(INFORMATION Opens)

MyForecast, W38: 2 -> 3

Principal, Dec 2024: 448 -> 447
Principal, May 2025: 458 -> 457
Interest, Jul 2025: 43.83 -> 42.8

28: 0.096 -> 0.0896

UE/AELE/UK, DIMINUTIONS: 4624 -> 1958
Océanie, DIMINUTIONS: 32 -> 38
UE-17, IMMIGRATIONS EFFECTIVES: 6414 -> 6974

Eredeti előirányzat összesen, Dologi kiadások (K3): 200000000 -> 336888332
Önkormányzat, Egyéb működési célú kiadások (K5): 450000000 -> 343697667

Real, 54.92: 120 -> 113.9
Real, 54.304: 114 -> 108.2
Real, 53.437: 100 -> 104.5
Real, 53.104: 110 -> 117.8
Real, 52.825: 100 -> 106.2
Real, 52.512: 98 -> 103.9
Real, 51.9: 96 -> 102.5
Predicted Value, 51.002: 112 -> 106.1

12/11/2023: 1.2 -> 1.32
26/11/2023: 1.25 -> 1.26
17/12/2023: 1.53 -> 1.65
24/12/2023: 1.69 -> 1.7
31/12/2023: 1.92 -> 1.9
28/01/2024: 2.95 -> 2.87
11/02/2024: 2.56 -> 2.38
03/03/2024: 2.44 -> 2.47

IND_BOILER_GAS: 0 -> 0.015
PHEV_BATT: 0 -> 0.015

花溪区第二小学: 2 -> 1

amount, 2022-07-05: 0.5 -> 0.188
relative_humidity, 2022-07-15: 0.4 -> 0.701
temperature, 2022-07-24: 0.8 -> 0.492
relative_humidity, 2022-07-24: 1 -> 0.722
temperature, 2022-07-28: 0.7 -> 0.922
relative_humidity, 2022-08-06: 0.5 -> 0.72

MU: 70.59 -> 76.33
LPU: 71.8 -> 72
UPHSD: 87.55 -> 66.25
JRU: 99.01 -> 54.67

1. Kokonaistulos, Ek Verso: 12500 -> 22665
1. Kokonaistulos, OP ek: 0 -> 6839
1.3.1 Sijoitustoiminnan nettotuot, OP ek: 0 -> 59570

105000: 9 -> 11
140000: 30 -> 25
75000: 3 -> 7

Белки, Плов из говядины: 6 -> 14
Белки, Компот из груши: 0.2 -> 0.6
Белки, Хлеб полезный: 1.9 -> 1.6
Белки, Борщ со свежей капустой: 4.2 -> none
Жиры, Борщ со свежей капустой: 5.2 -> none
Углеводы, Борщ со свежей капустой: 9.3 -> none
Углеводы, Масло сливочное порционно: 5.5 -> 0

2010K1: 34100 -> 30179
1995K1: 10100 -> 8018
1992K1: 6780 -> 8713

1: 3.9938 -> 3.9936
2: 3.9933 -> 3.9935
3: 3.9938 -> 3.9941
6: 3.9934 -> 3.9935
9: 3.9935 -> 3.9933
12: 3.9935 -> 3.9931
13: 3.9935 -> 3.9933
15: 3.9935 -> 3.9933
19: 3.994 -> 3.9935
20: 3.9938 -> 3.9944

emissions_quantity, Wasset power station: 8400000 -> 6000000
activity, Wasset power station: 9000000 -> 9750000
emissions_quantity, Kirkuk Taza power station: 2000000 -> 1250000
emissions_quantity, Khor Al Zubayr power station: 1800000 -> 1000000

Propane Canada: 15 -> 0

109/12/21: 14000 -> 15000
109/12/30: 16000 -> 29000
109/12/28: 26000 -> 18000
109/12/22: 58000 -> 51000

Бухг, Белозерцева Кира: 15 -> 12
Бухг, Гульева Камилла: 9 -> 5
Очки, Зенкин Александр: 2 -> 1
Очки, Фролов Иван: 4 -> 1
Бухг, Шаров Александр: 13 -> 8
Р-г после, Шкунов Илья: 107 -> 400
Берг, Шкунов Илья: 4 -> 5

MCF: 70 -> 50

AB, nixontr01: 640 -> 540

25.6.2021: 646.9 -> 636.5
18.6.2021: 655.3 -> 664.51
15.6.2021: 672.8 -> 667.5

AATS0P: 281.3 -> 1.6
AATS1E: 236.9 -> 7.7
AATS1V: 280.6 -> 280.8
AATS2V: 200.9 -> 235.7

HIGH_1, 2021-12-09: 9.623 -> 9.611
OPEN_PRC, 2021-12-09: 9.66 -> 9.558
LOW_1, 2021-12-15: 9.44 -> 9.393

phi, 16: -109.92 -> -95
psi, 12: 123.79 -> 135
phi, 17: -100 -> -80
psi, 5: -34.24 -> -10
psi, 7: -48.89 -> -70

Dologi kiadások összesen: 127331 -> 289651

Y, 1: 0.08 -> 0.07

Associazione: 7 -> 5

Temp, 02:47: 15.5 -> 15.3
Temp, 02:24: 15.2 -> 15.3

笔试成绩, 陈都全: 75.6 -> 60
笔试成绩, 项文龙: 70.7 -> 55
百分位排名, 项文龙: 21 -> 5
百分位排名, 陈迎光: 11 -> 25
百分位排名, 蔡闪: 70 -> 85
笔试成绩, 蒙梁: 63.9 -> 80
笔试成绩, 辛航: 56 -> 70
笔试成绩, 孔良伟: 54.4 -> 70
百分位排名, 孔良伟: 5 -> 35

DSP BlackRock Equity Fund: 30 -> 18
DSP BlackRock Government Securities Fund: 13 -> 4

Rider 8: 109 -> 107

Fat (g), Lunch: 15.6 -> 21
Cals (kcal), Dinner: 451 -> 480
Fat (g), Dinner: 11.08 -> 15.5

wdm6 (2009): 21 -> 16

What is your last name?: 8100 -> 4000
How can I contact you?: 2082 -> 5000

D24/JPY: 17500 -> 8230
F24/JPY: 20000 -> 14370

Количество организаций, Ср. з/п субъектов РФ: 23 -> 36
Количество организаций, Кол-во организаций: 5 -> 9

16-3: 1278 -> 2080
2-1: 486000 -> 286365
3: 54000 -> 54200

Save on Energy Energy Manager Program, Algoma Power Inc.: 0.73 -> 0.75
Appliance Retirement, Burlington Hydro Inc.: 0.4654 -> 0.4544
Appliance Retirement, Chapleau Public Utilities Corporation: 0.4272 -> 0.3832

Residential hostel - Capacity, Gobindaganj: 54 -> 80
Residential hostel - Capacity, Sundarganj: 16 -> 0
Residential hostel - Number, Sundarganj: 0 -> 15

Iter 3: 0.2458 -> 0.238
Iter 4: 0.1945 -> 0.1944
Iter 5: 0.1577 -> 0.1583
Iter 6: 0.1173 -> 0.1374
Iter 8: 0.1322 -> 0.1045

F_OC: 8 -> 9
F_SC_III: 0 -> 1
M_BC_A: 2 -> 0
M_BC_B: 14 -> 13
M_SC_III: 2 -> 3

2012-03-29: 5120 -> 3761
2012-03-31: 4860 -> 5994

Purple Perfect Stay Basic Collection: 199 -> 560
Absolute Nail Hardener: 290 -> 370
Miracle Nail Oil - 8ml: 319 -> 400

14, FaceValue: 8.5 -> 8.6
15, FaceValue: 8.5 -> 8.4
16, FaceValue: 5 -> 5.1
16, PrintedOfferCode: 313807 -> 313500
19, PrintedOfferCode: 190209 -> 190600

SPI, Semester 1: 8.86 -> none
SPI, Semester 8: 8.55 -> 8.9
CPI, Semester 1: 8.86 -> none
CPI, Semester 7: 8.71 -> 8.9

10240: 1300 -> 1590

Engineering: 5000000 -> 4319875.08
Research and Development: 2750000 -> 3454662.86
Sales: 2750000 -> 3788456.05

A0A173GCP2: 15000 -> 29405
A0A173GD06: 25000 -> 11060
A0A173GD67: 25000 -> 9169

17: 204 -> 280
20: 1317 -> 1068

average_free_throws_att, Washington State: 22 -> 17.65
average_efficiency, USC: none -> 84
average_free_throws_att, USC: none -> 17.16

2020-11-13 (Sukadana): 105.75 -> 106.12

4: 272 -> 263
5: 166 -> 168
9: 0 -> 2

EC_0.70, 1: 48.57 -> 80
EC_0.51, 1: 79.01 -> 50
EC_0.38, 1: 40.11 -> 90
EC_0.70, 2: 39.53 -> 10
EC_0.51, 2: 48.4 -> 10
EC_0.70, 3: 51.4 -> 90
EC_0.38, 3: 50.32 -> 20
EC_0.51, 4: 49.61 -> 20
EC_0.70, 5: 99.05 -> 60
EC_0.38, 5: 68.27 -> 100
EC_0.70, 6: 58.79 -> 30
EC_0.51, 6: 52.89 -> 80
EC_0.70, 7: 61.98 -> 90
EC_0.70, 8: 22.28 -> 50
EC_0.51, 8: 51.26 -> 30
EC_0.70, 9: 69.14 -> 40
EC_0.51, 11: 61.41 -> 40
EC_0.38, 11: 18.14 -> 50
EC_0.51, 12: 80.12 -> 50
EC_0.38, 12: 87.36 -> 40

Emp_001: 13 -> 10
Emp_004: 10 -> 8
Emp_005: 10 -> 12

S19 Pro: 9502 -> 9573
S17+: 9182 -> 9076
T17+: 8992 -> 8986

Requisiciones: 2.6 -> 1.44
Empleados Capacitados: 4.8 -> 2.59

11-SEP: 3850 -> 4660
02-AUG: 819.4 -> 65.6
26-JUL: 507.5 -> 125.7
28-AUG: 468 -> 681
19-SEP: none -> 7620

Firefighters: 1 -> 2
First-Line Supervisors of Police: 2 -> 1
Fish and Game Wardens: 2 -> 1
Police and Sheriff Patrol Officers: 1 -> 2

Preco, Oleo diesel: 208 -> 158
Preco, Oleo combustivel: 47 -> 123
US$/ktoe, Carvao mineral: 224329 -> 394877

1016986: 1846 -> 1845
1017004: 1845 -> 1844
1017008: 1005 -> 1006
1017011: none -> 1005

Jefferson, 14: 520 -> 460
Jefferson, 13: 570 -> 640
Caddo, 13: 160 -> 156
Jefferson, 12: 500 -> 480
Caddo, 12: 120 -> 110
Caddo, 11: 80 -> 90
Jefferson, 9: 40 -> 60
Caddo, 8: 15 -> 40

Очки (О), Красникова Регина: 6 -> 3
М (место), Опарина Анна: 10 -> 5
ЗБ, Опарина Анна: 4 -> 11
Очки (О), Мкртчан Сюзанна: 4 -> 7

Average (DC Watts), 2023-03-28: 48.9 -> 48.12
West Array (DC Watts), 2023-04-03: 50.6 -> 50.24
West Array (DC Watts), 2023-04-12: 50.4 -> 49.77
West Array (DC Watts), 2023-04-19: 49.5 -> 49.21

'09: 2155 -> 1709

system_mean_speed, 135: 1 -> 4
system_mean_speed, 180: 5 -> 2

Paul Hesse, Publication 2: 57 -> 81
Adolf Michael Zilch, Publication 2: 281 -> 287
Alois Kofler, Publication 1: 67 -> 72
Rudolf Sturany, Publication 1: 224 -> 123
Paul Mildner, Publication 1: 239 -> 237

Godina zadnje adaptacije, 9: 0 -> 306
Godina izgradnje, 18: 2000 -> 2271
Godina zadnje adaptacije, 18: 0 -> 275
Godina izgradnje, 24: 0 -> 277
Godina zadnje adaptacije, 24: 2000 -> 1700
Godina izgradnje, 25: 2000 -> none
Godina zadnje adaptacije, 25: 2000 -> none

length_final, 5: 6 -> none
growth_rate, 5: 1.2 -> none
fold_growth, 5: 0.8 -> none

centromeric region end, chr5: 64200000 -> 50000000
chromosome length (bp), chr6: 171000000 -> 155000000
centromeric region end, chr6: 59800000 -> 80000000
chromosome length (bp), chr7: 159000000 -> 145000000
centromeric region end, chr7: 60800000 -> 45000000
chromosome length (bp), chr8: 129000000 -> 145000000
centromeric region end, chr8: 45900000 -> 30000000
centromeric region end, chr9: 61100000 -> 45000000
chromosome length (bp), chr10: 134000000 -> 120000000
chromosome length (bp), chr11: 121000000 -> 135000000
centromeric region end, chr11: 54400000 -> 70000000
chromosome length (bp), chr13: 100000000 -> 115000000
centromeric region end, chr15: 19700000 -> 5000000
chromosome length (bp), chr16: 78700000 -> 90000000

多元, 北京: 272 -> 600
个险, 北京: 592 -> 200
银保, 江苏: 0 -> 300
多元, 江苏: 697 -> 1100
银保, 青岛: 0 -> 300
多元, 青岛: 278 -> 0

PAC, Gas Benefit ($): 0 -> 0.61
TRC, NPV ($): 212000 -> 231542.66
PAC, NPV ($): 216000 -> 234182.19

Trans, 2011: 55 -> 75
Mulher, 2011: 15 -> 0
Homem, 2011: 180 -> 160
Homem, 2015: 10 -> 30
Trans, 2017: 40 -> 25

(INFORMATION Closes)

→ PROBLEM:
Give back the lines of the data exactly as they are written, from the first line through the line containing "26/11/2023: 1.25 -> 1.26".

→ EXERCISE RESULT:
MyForecast, W38: 2 -> 3

Principal, Dec 2024: 448 -> 447
Principal, May 2025: 458 -> 457
Interest, Jul 2025: 43.83 -> 42.8

28: 0.096 -> 0.0896

UE/AELE/UK, DIMINUTIONS: 4624 -> 1958
Océanie, DIMINUTIONS: 32 -> 38
UE-17, IMMIGRATIONS EFFECTIVES: 6414 -> 6974

Eredeti előirányzat összesen, Dologi kiadások (K3): 200000000 -> 336888332
Önkormányzat, Egyéb működési célú kiadások (K5): 450000000 -> 343697667

Real, 54.92: 120 -> 113.9
Real, 54.304: 114 -> 108.2
Real, 53.437: 100 -> 104.5
Real, 53.104: 110 -> 117.8
Real, 52.825: 100 -> 106.2
Real, 52.512: 98 -> 103.9
Real, 51.9: 96 -> 102.5
Predicted Value, 51.002: 112 -> 106.1

12/11/2023: 1.2 -> 1.32
26/11/2023: 1.25 -> 1.26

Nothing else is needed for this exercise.